**Task goal:** Copy every line of the entries below word for word, keeping the original order.

*** Block opens ***

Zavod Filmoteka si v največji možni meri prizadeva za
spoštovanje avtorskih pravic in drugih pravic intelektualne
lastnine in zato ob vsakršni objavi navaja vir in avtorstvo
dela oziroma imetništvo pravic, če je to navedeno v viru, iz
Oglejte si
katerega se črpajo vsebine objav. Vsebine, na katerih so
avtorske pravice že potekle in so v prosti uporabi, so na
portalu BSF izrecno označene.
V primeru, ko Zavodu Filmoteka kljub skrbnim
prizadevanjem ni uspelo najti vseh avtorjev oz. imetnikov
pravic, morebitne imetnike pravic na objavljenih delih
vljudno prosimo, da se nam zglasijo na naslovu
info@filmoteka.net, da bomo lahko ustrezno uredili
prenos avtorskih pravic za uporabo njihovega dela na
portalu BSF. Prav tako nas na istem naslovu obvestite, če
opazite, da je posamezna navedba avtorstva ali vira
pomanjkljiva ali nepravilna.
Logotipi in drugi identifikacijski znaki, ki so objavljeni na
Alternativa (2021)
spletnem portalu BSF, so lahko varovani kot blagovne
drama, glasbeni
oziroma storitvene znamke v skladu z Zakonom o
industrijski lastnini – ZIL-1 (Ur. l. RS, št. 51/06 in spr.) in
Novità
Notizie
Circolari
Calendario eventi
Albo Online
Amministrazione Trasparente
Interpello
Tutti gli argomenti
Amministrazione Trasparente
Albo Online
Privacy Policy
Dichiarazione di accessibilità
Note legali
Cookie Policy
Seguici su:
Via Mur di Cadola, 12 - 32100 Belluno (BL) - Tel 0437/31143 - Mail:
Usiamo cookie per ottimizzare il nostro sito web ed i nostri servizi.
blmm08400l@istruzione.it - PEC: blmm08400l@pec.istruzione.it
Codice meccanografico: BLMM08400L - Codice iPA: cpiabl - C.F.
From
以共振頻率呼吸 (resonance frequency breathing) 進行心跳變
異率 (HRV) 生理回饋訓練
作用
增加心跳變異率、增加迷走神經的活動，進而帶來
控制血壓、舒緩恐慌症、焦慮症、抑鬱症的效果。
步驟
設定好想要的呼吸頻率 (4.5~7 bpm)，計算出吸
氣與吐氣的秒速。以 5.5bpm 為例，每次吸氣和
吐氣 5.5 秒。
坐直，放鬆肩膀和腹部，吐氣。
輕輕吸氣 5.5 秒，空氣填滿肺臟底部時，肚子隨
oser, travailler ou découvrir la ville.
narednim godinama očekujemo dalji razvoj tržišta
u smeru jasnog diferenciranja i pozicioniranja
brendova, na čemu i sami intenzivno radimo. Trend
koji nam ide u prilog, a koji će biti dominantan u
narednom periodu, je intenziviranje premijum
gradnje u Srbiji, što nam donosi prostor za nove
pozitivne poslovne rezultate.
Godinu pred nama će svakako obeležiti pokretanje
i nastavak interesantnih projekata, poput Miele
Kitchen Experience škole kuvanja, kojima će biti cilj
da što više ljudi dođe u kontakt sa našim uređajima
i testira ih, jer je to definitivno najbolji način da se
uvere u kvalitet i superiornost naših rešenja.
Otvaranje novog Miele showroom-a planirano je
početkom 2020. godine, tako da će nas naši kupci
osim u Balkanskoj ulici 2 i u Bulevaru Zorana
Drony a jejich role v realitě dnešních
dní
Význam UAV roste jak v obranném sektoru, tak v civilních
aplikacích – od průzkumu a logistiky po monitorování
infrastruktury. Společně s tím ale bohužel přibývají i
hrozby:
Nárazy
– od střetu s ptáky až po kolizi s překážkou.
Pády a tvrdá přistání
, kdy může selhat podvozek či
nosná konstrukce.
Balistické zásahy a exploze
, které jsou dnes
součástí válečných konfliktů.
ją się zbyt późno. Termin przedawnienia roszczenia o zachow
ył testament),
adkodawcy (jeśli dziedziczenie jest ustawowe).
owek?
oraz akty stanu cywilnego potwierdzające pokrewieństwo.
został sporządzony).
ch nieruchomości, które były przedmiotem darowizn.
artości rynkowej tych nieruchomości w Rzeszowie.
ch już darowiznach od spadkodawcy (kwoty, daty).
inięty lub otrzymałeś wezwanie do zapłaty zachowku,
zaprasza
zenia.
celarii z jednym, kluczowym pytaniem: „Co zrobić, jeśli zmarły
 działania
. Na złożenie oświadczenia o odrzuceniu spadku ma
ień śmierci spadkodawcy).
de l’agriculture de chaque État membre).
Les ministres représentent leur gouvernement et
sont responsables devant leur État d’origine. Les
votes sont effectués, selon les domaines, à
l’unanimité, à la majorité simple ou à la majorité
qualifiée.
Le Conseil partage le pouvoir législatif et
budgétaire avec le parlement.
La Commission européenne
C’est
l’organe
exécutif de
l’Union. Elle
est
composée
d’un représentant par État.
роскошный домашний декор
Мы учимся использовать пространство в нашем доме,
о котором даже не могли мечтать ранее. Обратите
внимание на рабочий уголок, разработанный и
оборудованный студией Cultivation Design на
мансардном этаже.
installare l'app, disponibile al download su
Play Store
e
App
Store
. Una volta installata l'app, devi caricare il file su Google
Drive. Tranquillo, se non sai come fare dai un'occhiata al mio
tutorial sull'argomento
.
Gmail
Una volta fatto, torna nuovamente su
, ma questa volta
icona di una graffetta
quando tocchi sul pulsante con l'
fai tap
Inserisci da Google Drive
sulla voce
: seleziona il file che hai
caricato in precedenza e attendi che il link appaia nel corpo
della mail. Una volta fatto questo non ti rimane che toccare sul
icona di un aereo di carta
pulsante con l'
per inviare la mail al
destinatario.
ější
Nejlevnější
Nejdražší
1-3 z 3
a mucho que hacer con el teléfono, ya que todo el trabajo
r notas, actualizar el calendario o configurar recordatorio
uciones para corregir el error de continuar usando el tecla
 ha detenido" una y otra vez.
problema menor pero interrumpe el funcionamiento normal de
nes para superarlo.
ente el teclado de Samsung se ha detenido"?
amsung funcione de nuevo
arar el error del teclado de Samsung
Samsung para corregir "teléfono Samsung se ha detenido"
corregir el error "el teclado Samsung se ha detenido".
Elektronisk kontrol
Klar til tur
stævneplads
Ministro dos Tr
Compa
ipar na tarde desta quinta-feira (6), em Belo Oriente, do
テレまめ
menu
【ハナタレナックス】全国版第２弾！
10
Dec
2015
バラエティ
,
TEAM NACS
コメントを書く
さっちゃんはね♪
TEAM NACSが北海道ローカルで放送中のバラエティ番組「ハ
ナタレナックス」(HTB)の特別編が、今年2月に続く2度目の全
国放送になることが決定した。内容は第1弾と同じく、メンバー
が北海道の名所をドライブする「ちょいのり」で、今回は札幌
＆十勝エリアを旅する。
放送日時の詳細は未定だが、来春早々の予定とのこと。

*** Block closes ***

**Exercise result:**
Zavod Filmoteka si v največji možni meri prizadeva za
spoštovanje avtorskih pravic in drugih pravic intelektualne
lastnine in zato ob vsakršni objavi navaja vir in avtorstvo
dela oziroma imetništvo pravic, če je to navedeno v viru, iz
Oglejte si
katerega se črpajo vsebine objav. Vsebine, na katerih so
avtorske pravice že potekle in so v prosti uporabi, so na
portalu BSF izrecno označene.
V primeru, ko Zavodu Filmoteka kljub skrbnim
prizadevanjem ni uspelo najti vseh avtorjev oz. imetnikov
pravic, morebitne imetnike pravic na objavljenih delih
vljudno prosimo, da se nam zglasijo na naslovu
info@filmoteka.net, da bomo lahko ustrezno uredili
prenos avtorskih pravic za uporabo njihovega dela na
portalu BSF. Prav tako nas na istem naslovu obvestite, če
opazite, da je posamezna navedba avtorstva ali vira
pomanjkljiva ali nepravilna.
Logotipi in drugi identifikacijski znaki, ki so objavljeni na
Alternativa (2021)
spletnem portalu BSF, so lahko varovani kot blagovne
drama, glasbeni
oziroma storitvene znamke v skladu z Zakonom o
industrijski lastnini – ZIL-1 (Ur. l. RS, št. 51/06 in spr.) in
Novità
Notizie
Circolari
Calendario eventi
Albo Online
Amministrazione Trasparente
Interpello
Tutti gli argomenti
Amministrazione Trasparente
Albo Online
Privacy Policy
Dichiarazione di accessibilità
Note legali
Cookie Policy
Seguici su:
Via Mur di Cadola, 12 - 32100 Belluno (BL) - Tel 0437/31143 - Mail:
Usiamo cookie per ottimizzare il nostro sito web ed i nostri servizi.
blmm08400l@istruzione.it - PEC: blmm08400l@pec.istruzione.it
Codice meccanografico: BLMM08400L - Codice iPA: cpiabl - C.F.
From
以共振頻率呼吸 (resonance frequency breathing) 進行心跳變
異率 (HRV) 生理回饋訓練
作用
增加心跳變異率、增加迷走神經的活動，進而帶來
控制血壓、舒緩恐慌症、焦慮症、抑鬱症的效果。
步驟
設定好想要的呼吸頻率 (4.5~7 bpm)，計算出吸
氣與吐氣的秒速。以 5.5bpm 為例，每次吸氣和
吐氣 5.5 秒。
坐直，放鬆肩膀和腹部，吐氣。
輕輕吸氣 5.5 秒，空氣填滿肺臟底部時，肚子隨
oser, travailler ou découvrir la ville.
narednim godinama očekujemo dalji razvoj tržišta
u smeru jasnog diferenciranja i pozicioniranja
brendova, na čemu i sami intenzivno radimo. Trend
koji nam ide u prilog, a koji će biti dominantan u
narednom periodu, je intenziviranje premijum
gradnje u Srbiji, što nam donosi prostor za nove
pozitivne poslovne rezultate.
Godinu pred nama će svakako obeležiti pokretanje
i nastavak interesantnih projekata, poput Miele
Kitchen Experience škole kuvanja, kojima će biti cilj
da što više ljudi dođe u kontakt sa našim uređajima
i testira ih, jer je to definitivno najbolji način da se
uvere u kvalitet i superiornost naših rešenja.
Otvaranje novog Miele showroom-a planirano je
početkom 2020. godine, tako da će nas naši kupci
osim u Balkanskoj ulici 2 i u Bulevaru Zorana
Drony a jejich role v realitě dnešních
dní
Význam UAV roste jak v obranném sektoru, tak v civilních
aplikacích – od průzkumu a logistiky po monitorování
infrastruktury. Společně s tím ale bohužel přibývají i
hrozby:
Nárazy
– od střetu s ptáky až po kolizi s překážkou.
Pády a tvrdá přistání
, kdy může selhat podvozek či
nosná konstrukce.
Balistické zásahy a exploze
, které jsou dnes
součástí válečných konfliktů.
ją się zbyt późno. Termin przedawnienia roszczenia o zachow
ył testament),
adkodawcy (jeśli dziedziczenie jest ustawowe).
owek?
oraz akty stanu cywilnego potwierdzające pokrewieństwo.
został sporządzony).
ch nieruchomości, które były przedmiotem darowizn.
artości rynkowej tych nieruchomości w Rzeszowie.
ch już darowiznach od spadkodawcy (kwoty, daty).
inięty lub otrzymałeś wezwanie do zapłaty zachowku,
zaprasza
zenia.
celarii z jednym, kluczowym pytaniem: „Co zrobić, jeśli zmarły
 działania
. Na złożenie oświadczenia o odrzuceniu spadku ma
ień śmierci spadkodawcy).
de l’agriculture de chaque État membre).
Les ministres représentent leur gouvernement et
sont responsables devant leur État d’origine. Les
votes sont effectués, selon les domaines, à
l’unanimité, à la majorité simple ou à la majorité
qualifiée.
Le Conseil partage le pouvoir législatif et
budgétaire avec le parlement.
La Commission européenne
C’est
l’organe
exécutif de
l’Union. Elle
est
composée
d’un représentant par État.
роскошный домашний декор
Мы учимся использовать пространство в нашем доме,
о котором даже не могли мечтать ранее. Обратите
внимание на рабочий уголок, разработанный и
оборудованный студией Cultivation Design на
мансардном этаже.
installare l'app, disponibile al download su
Play Store
e
App
Store
. Una volta installata l'app, devi caricare il file su Google
Drive. Tranquillo, se non sai come fare dai un'occhiata al mio
tutorial sull'argomento
.
Gmail
Una volta fatto, torna nuovamente su
, ma questa volta
icona di una graffetta
quando tocchi sul pulsante con l'
fai tap
Inserisci da Google Drive
sulla voce
: seleziona il file che hai
caricato in precedenza e attendi che il link appaia nel corpo
della mail. Una volta fatto questo non ti rimane che toccare sul
icona di un aereo di carta
pulsante con l'
per inviare la mail al
destinatario.
ější
Nejlevnější
Nejdražší
1-3 z 3
a mucho que hacer con el teléfono, ya que todo el trabajo
r notas, actualizar el calendario o configurar recordatorio
uciones para corregir el error de continuar usando el tecla
 ha detenido" una y otra vez.
problema menor pero interrumpe el funcionamiento normal de
nes para superarlo.
ente el teclado de Samsung se ha detenido"?
amsung funcione de nuevo
arar el error del teclado de Samsung
Samsung para corregir "teléfono Samsung se ha detenido"
corregir el error "el teclado Samsung se ha detenido".
Elektronisk kontrol
Klar til tur
stævneplads
Ministro dos Tr
Compa
ipar na tarde desta quinta-feira (6), em Belo Oriente, do
テレまめ
menu
【ハナタレナックス】全国版第２弾！
10
Dec
2015
バラエティ
,
TEAM NACS
コメントを書く
さっちゃんはね♪
TEAM NACSが北海道ローカルで放送中のバラエティ番組「ハ
ナタレナックス」(HTB)の特別編が、今年2月に続く2度目の全
国放送になることが決定した。内容は第1弾と同じく、メンバー
が北海道の名所をドライブする「ちょいのり」で、今回は札幌
＆十勝エリアを旅する。
放送日時の詳細は未定だが、来春早々の予定とのこと。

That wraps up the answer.